1. Table of Acceptance Criteria and Reported Device Performance

The acceptance criteria are implied by the reported performance figures, as they state the accuracy achieved.

Acceptance Criteria (Implied)Reported Device Performance (Accuracy)
≥ 92% average Dice score (general)92% or higher
≥ 91% average Dice score (different scanning views)91% or higher
≥ 92% average Dice score (different left ventricle volumes)92% or higher

Note: The document only provides Dice score for "accuracy." Other common performance metrics like sensitivity, specificity, or F1-score are not explicitly stated.

2. Sample Size Used for the Test Set and Data Provenance

  • Sample Size for Test Set:
    • Individual patients' images: 45 exams from assumed 45 patients (exact number of patients unknown due to anonymization).
    • Number of samples (images): 135 images extracted from the 45 exams.
  • Data Provenance: Europe, Asia, US (retrospective, as indicated by anonymization and collection for testing).

3. Number of Experts Used to Establish Ground Truth for the Test Set and Qualifications

  • Number of Experts: Two certified cardiologists initially, with a panel of experienced experts for adjudication.
  • Qualifications of Experts:
    • Two certified cardiologists (for initial manual delineation and review).
    • A panel of experienced experts (for reviewing annotations that the two cardiologists could not agree on). Specific years of experience are not mentioned beyond "experienced."

4. Adjudication Method

The adjudication method used was a 2+1 process (consensus followed by expert panel review):

  1. Consensus Reading: Two certified cardiologists performed manual delineation and then reviewed each other's annotations. They discussed disagreements to reach a consensus.
  2. Expert Panel Review: If the two cardiologists could not agree on an annotation, a panel of experienced experts further reviewed those annotations to establish the final ground truth.

5. Multi-Reader Multi-Case (MRMC) Comparative Effectiveness Study

The document does not mention a Multi-Reader Multi-Case (MRMC) comparative effectiveness study. It focuses on the standalone performance of the AI algorithm. Therefore, no effect size of human readers improving with AI vs. without AI assistance is provided.

6. Standalone Performance Study

Yes, a standalone (i.e., algorithm-only without human-in-the-loop performance) study was done.

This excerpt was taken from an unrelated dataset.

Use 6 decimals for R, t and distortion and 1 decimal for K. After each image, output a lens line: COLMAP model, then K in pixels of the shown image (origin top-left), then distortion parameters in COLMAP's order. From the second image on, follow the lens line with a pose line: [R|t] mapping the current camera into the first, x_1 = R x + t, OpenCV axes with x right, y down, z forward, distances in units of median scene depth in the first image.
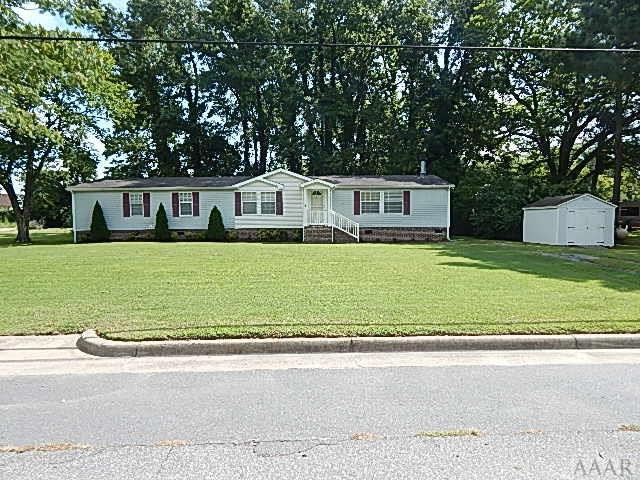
lens RADIAL K [[424.4, 0, 323.7], [0, 424.4, 233.8], [0, 0, 1]] dist [0.001978, -0.005171]
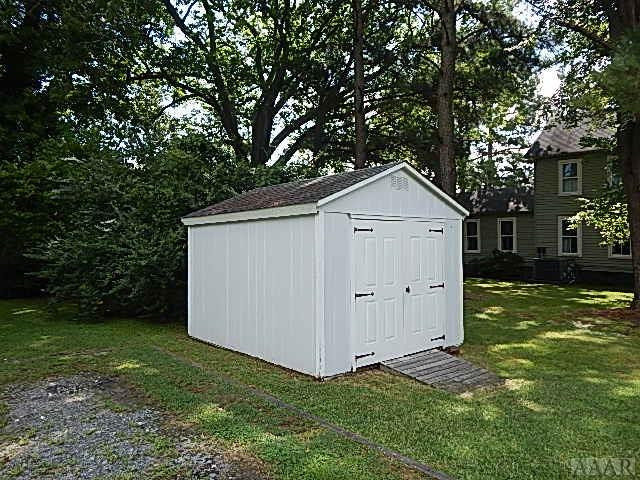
lens RADIAL K [[424.4, 0, 323.7], [0, 424.4, 233.8], [0, 0, 1]] dist [0.001978, -0.005171]
pose [[0.754156, -0.000530, 0.656696, 0.342995], [0.036272, 0.998507, -0.040849, -0.034395], [-0.655693, 0.054626, 0.753049, 0.702199]]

The reported Dice scores directly evaluate the algorithm's accuracy in segmenting regions of interest, independent of human interaction during the measurement process.

7. Type of Ground Truth Used

The type of ground truth used was expert consensus. It was derived from manual delineations by certified cardiologists, with a further review and consensus by an expert panel for disagreements.

8. Sample Size for the Training Set

The document does not explicitly state the sample size for the training set. It only mentions that "datasets from different clinical sites for testing as compared to the clinical sites for training" were used.

9. How the Ground Truth for the Training Set Was Established

The document does not explicitly state how the ground truth for the training set was established. It only describes the process for the test set's ground truth. However, it is generally assumed that similar expert-driven annotation processes would have been used for training data.

§ 892.2050 Medical image management and processing system.

(a)
Identification. A medical image management and processing system is a device that provides one or more capabilities relating to the review and digital processing of medical images for the purposes of interpretation by a trained practitioner of disease detection, diagnosis, or patient management. The software components may provide advanced or complex image processing functions for image manipulation, enhancement, or quantification that are intended for use in the interpretation and analysis of medical images. Advanced image manipulation functions may include image segmentation, multimodality image registration, or 3D visualization. Complex quantitative functions may include semi-automated measurements or time-series measurements.(b)
Classification. Class II (special controls; voluntary standards—Digital Imaging and Communications in Medicine (DICOM) Std., Joint Photographic Experts Group (JPEG) Std., Society of Motion Picture and Television Engineers (SMPTE) Test Pattern).